▶ [What is expected] Please reproduce all the records exactly while leaving out their pictures.

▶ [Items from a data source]
● ● ● ●

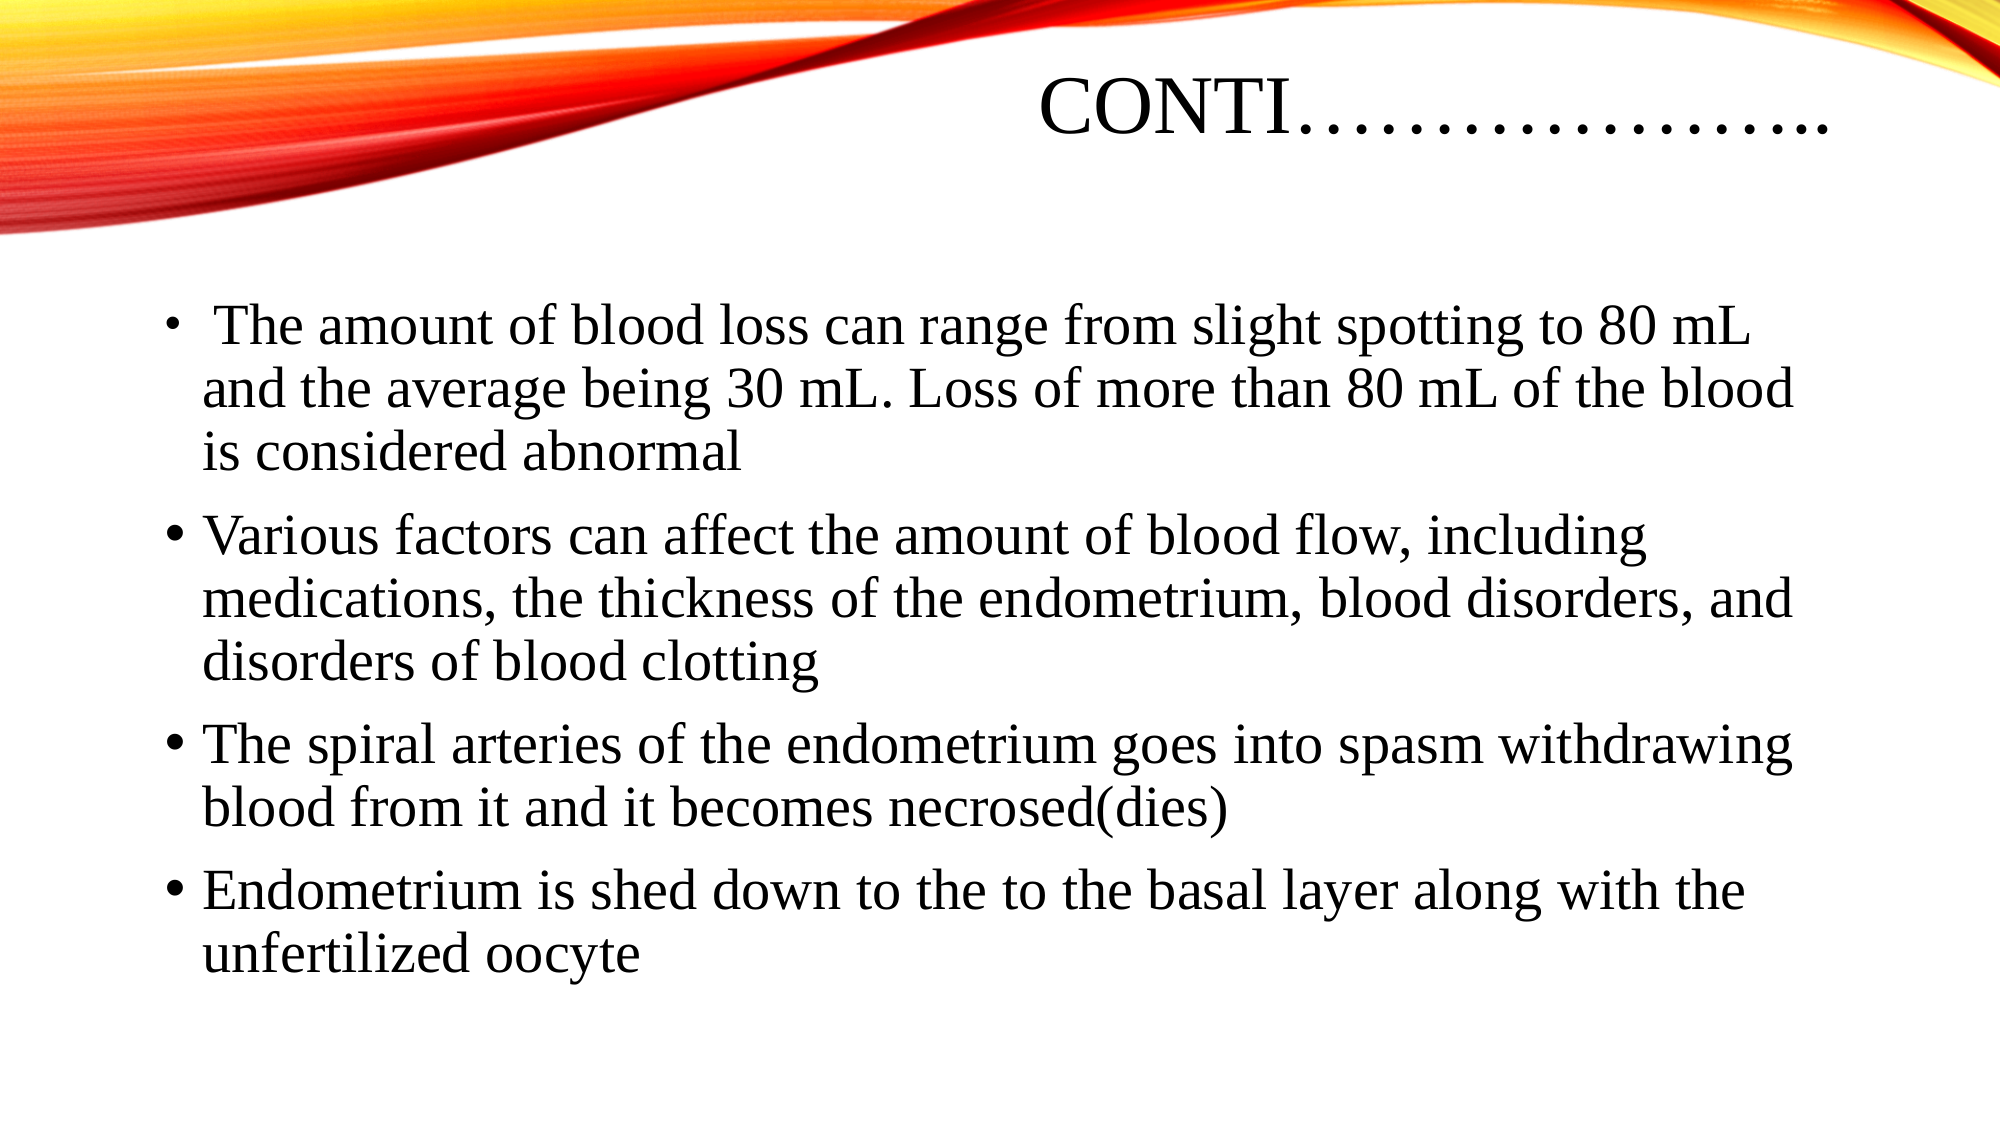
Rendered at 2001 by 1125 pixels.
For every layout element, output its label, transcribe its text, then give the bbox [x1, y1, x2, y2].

list The amount of blood loss can range from slight spotting to 80 mL and the average being 30 mL. Loss of more than 80 mL of the blood is considered abnormal Various factors can affect the amount of blood flow, including medications, the thickness of the endometrium, blood disorders, and disorders of blood clotting The spiral arteries of the endometrium goes into spasm withdrawing blood from it and it becomes necrosed(dies) Endometrium is shed down to the to the basal layer along with the unfertilized oocyte [149, 287, 1849, 1058]
picture [0, 0, 2000, 237]
title Conti……………….. [149, 31, 1849, 182]
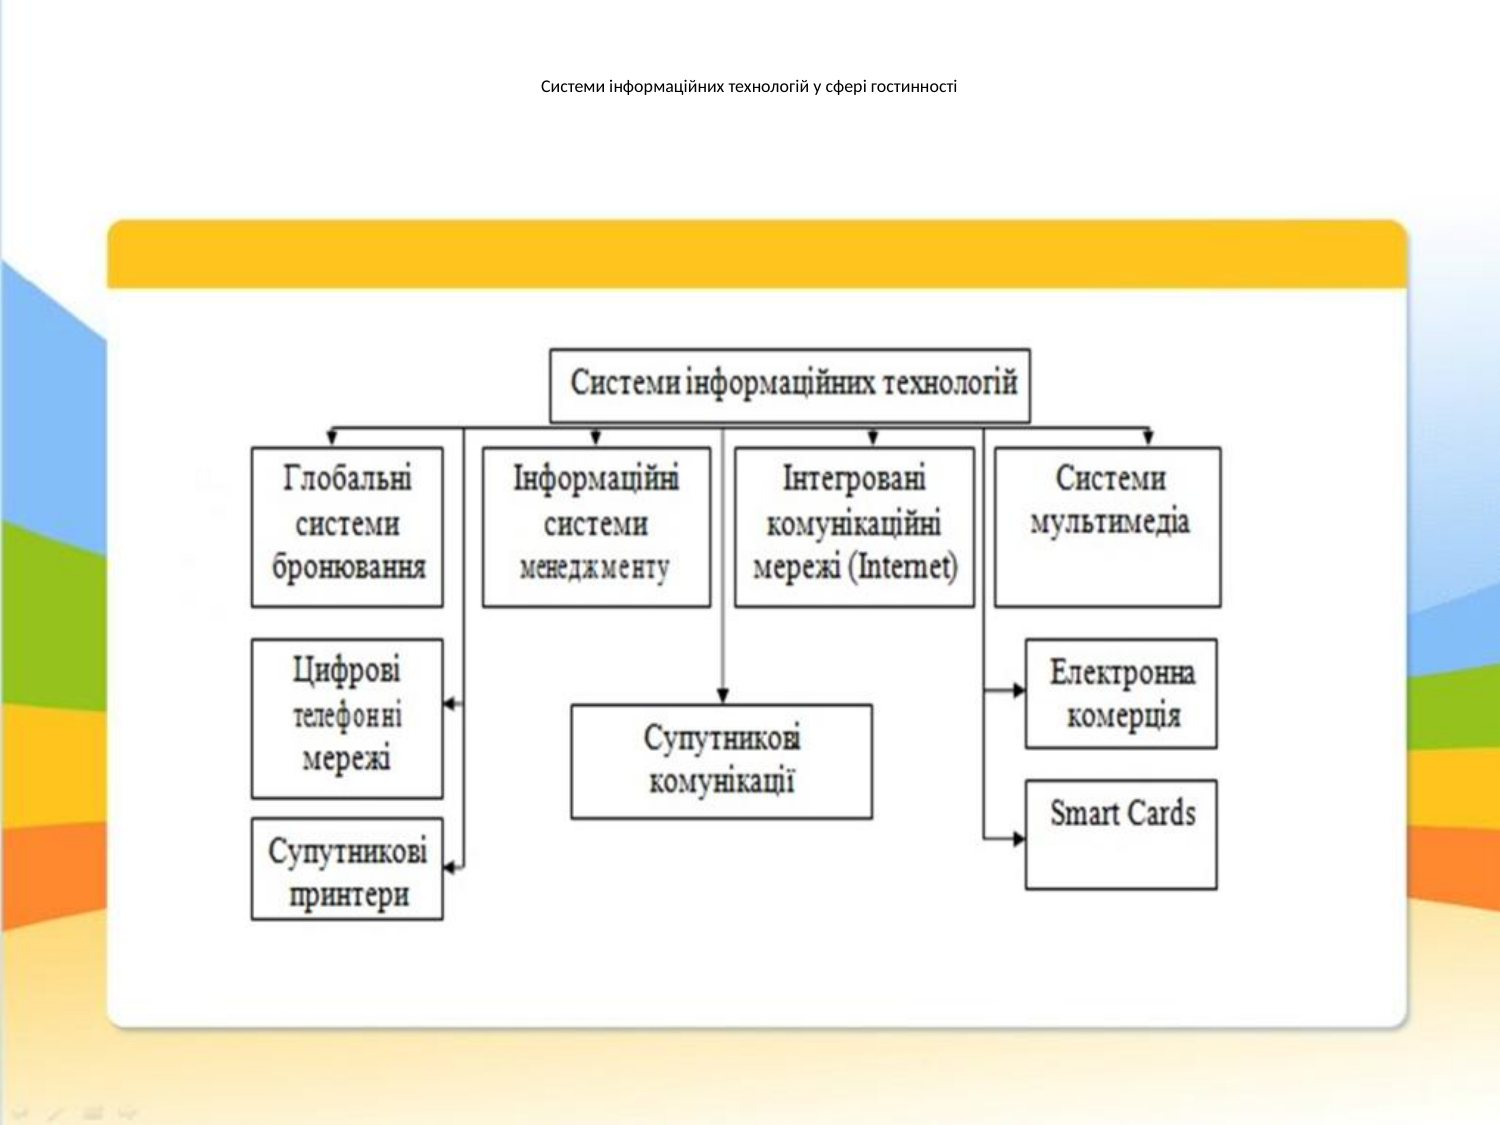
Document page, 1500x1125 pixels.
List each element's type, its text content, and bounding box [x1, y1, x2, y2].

title Системи інформаційних технологій у сфері гостинності [75, 45, 1425, 126]
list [232, 326, 1268, 941]
picture [0, 0, 1500, 1125]
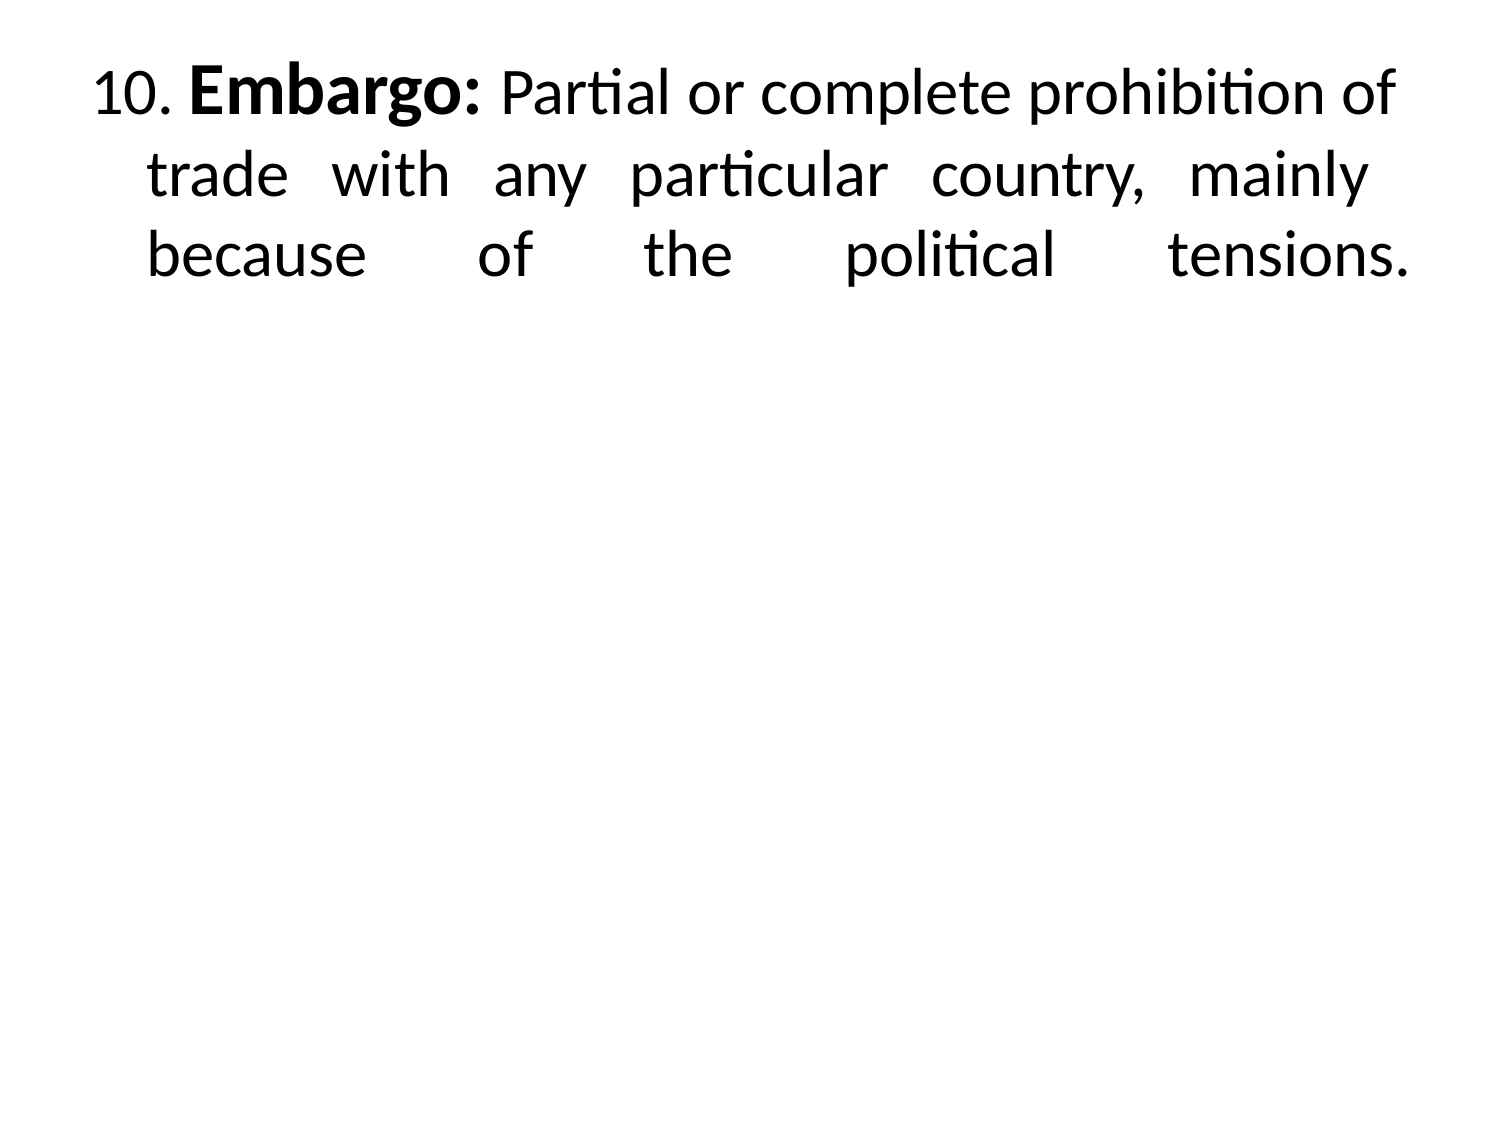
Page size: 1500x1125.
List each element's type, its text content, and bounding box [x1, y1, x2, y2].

title 10. Embargo: Partial or complete prohibition of trade with any particular country, mainly because of the political tensions. [87, 38, 1413, 380]
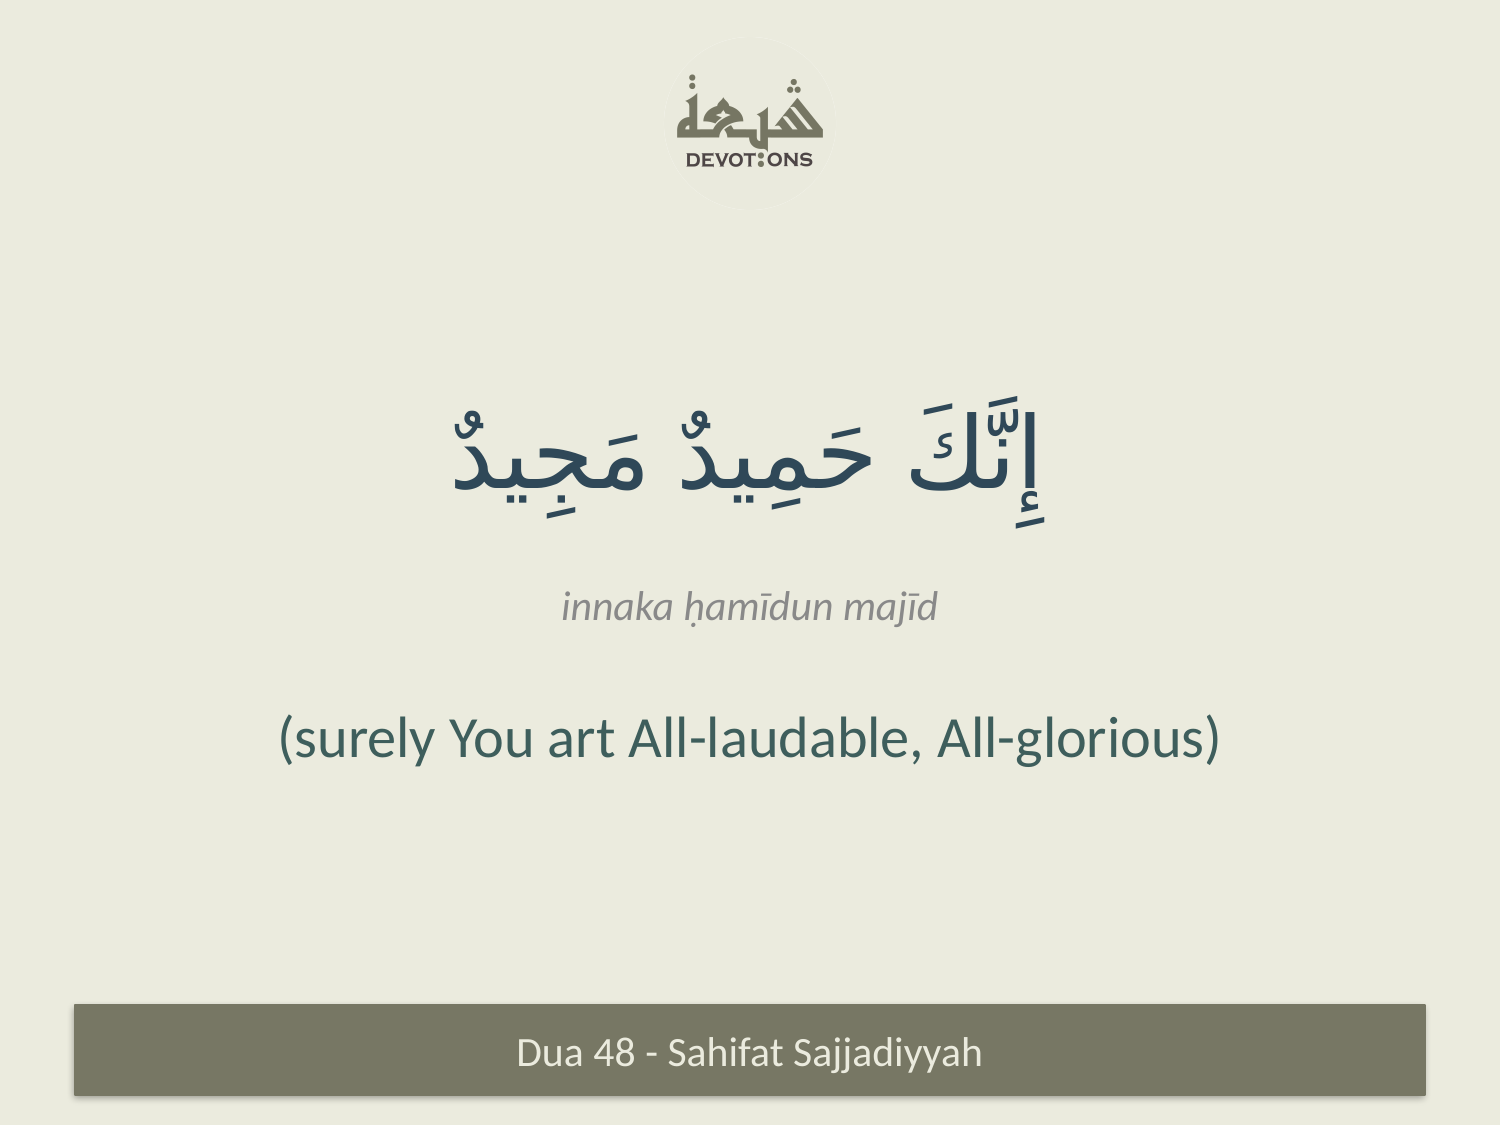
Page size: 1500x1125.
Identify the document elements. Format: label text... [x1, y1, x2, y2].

text_box إِنَّكَ حَمِيدٌ مَجِيدٌ innaka ḥamīdun majīd (surely You art All-laudable, All-glorious) [74, 381, 1425, 776]
text_box Dua 48 - Sahifat Sajjadiyyah [501, 1017, 999, 1083]
picture [656, 29, 844, 218]
text_box [74, 1004, 1426, 1096]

● ● ● ●

▶ [Task result]
Rendered at 2001 by 1125 pixels.
For every layout element, output its label, transcribe its text, then give the bbox [x1, y1, x2, y2].

list The amount of blood loss can range from slight spotting to 80 mL and the average being 30 mL. Loss of more than 80 mL of the blood is considered abnormal Various factors can affect the amount of blood flow, including medications, the thickness of the endometrium, blood disorders, and disorders of blood clotting The spiral arteries of the endometrium goes into spasm withdrawing blood from it and it becomes necrosed(dies) Endometrium is shed down to the to the basal layer along with the unfertilized oocyte [149, 287, 1849, 1058]
picture [0, 0, 2000, 237]
title Conti……………….. [149, 31, 1849, 182]
Document page, 1500x1125 pixels.
List each element's type, its text content, and bounding box [x1, y1, x2, y2].

title Системи інформаційних технологій у сфері гостинності [75, 45, 1425, 126]
list [232, 326, 1268, 941]
picture [0, 0, 1500, 1125]
Page size: 1500x1125.
List each element's type, its text content, and bounding box [x1, y1, x2, y2].

title 10. Embargo: Partial or complete prohibition of trade with any particular country, mainly because of the political tensions. [87, 38, 1413, 380]
Page size: 1500x1125.
Identify the document elements. Format: label text... [x1, y1, x2, y2].

text_box إِنَّكَ حَمِيدٌ مَجِيدٌ innaka ḥamīdun majīd (surely You art All-laudable, All-glorious) [74, 381, 1425, 776]
text_box Dua 48 - Sahifat Sajjadiyyah [501, 1017, 999, 1083]
picture [656, 29, 844, 218]
text_box [74, 1004, 1426, 1096]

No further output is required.